Federal Housing Discrimination Settlement Obtained by Recovery House,

Named for Woman Who Died of Fentanyl Overdose

Howell, MI– A women’s sober living house in Howell, Michigan, named for a woman who died of a fentanyl overdose, is among the recipients of a $750,000 settlement against the city that blocked it from opening for years. The housing discrimination settlement on behalf of Amber Reineck House, its founder, and a local fair housing agency is one of the largest obtained in this region and sends a signal to local governments who have sought to prevent these types of homes from operating in residential neighborhoods.

“This settlement is a victory not just for the Amber Reineck House, but for Michigan women who struggle with substance use disorder. Because of homes like ours, people have a safe, sober place to focus on their recovery without distractions. Nearly 25 women have been served since our doors opened in 2021. People who suffer from substance use disorder aren’t criminals, and they shouldn’t be discriminated against and treated as though they are. We’re glad that the lawsuit has been resolved so that we can focus on our mission: serving the community in Howell and greater Livingston County,” said Courtney Atsalakis, who launched The Amber Reineck House following her sister Amber’s overdose-related death on Christmas Eve 2015.

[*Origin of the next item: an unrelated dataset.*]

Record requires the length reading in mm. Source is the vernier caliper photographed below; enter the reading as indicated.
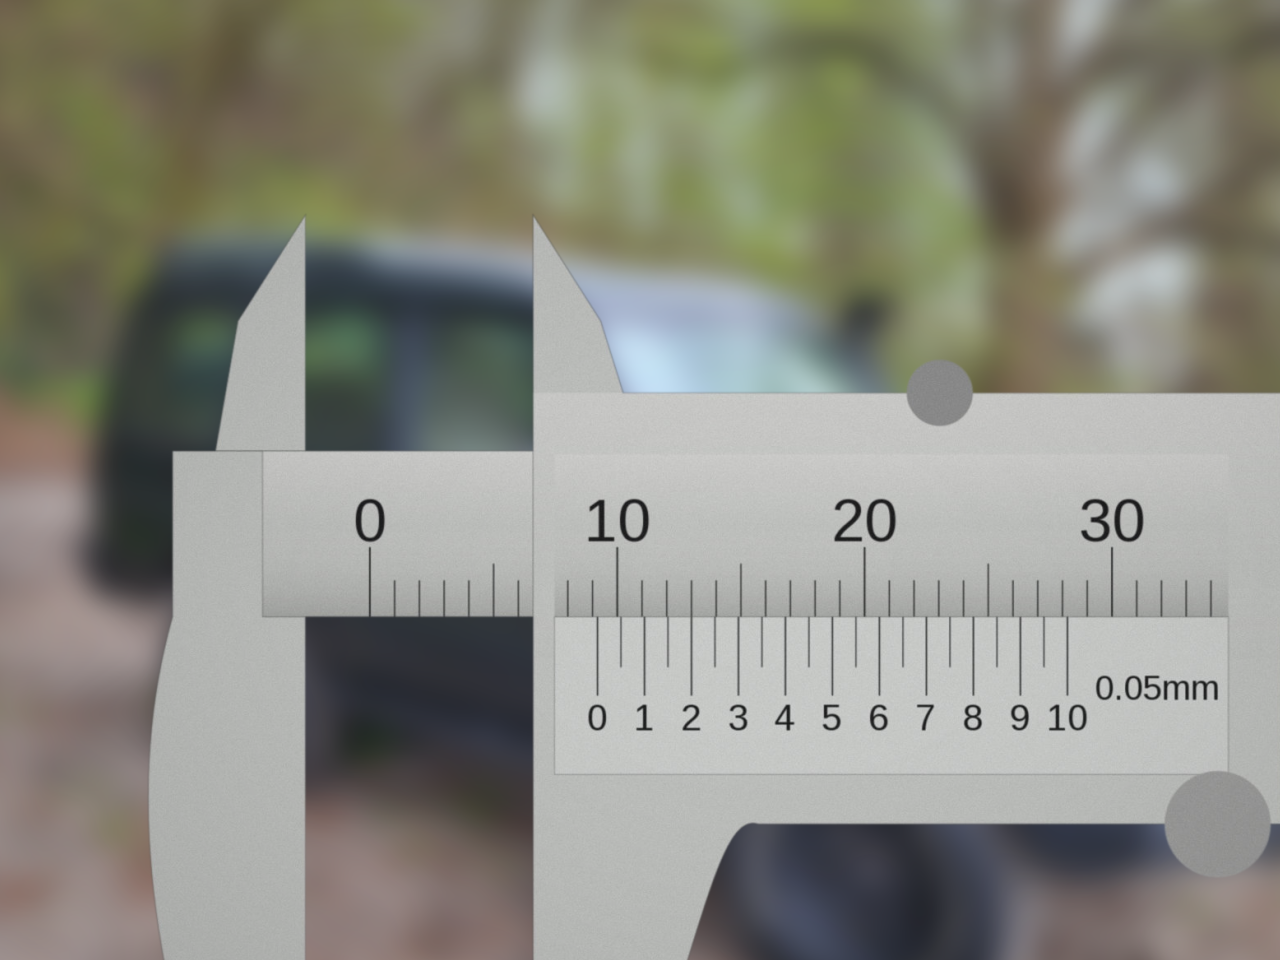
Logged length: 9.2 mm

The Amber Reineck House was launched to provide sober living for women in recovery in the Livingston County region, where no resource of that kind existed. But neighbors opposed the home, and the City of Howell imposed a moratorium—an outright ban—on new sober living and other group homes, for a period of 20 months, until March 2020. After the ban was lifted, ARH was able to open at a different location, where it has become an integral part of the community.

Amber Reineck House vs. City of Howell alleged that this type of differential treatment of housing for people with disabilities is plainly prohibited by federal and state antidiscrimination laws, and that the City was intentionally discriminating by giving force to opposition from neighbors.

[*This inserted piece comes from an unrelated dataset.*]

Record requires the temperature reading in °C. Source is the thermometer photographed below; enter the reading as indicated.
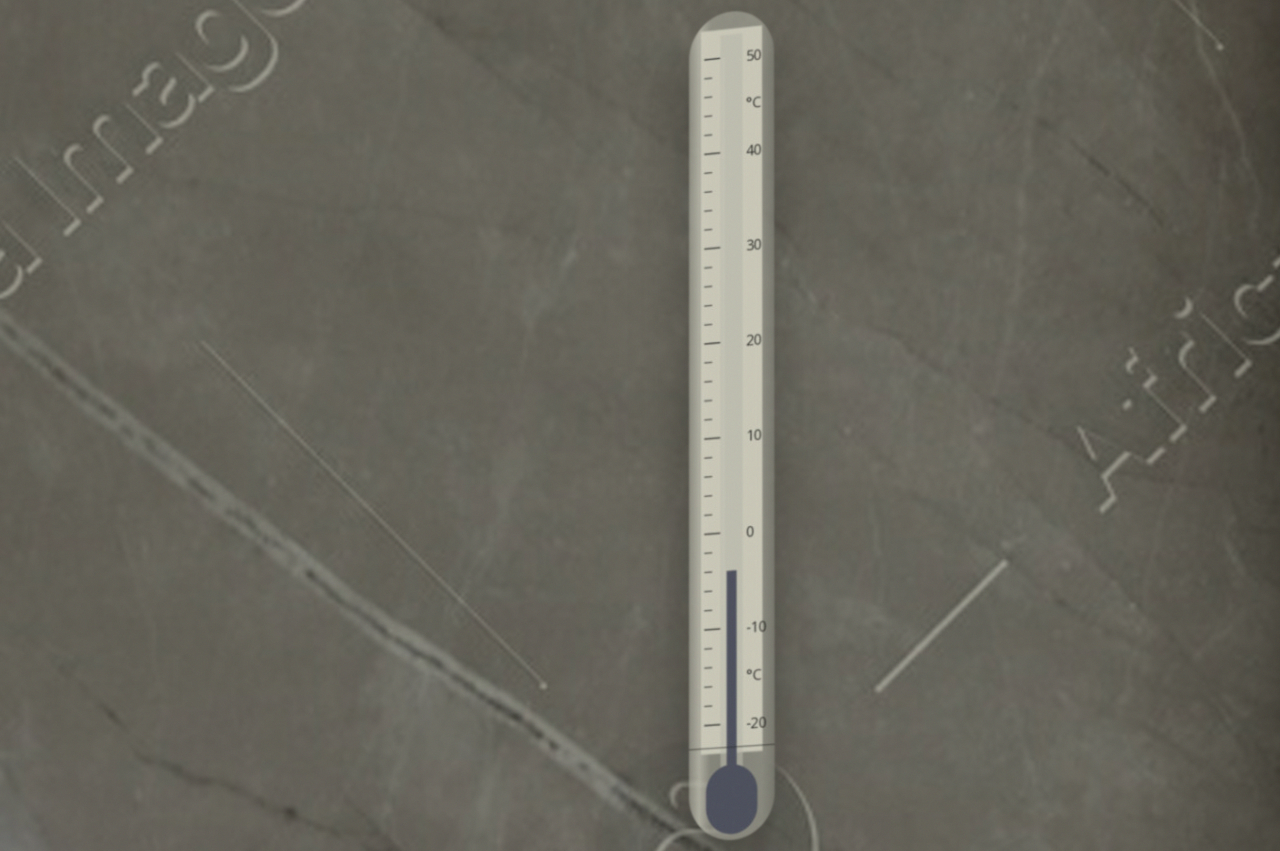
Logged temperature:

“Unfortunately, discrimination against people in group homes, particularly those struggling with substance use disorder or with other disabilities, is painfully common,” said Pam Kisch, of the Fair Housing Center for Southeast & Mid Michigan, who joined the case as a plaintiff after working with ARH during the moratorium to provide counseling and educate municipal employees in the region about legal protections for people with disabilities.

Earlier this year, the Village of Hinsdale, Illinois agreed to pay $800,000 for housing discrimination against a sober living facility in its neighborhood, in a similar case brought by the U.S. Department of Justice.

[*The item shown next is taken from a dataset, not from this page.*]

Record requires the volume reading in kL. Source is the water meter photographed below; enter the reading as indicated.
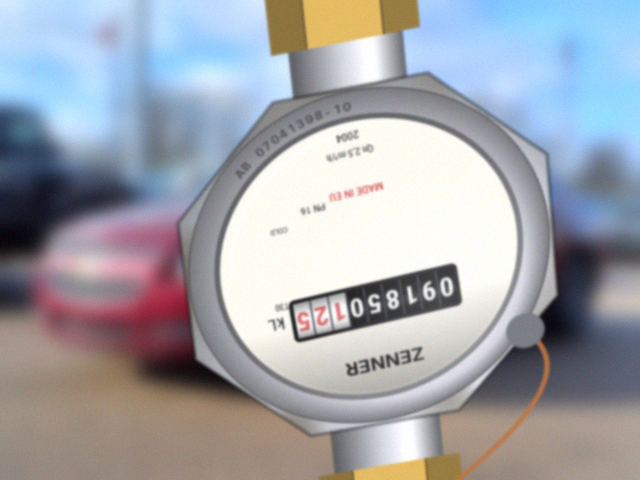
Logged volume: 91850.125 kL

“This victory sends a clear message that municipal discrimination against people in recovery will have consequences,” said Lila Miller. “And after 3.5 years of litigation and the case poised for trial, those consequences are clear: Howell will pay three-quarters of a million dollars to resolve the claims against it.”

The case was filed in Detroit, in the United States District Court for the Eastern District of Michigan (case number 5:20-cv-10203) by Relman Colfax, PLLC; Dane Law, LLC; and Pitt McGehee Palmer Bonani & Rivers.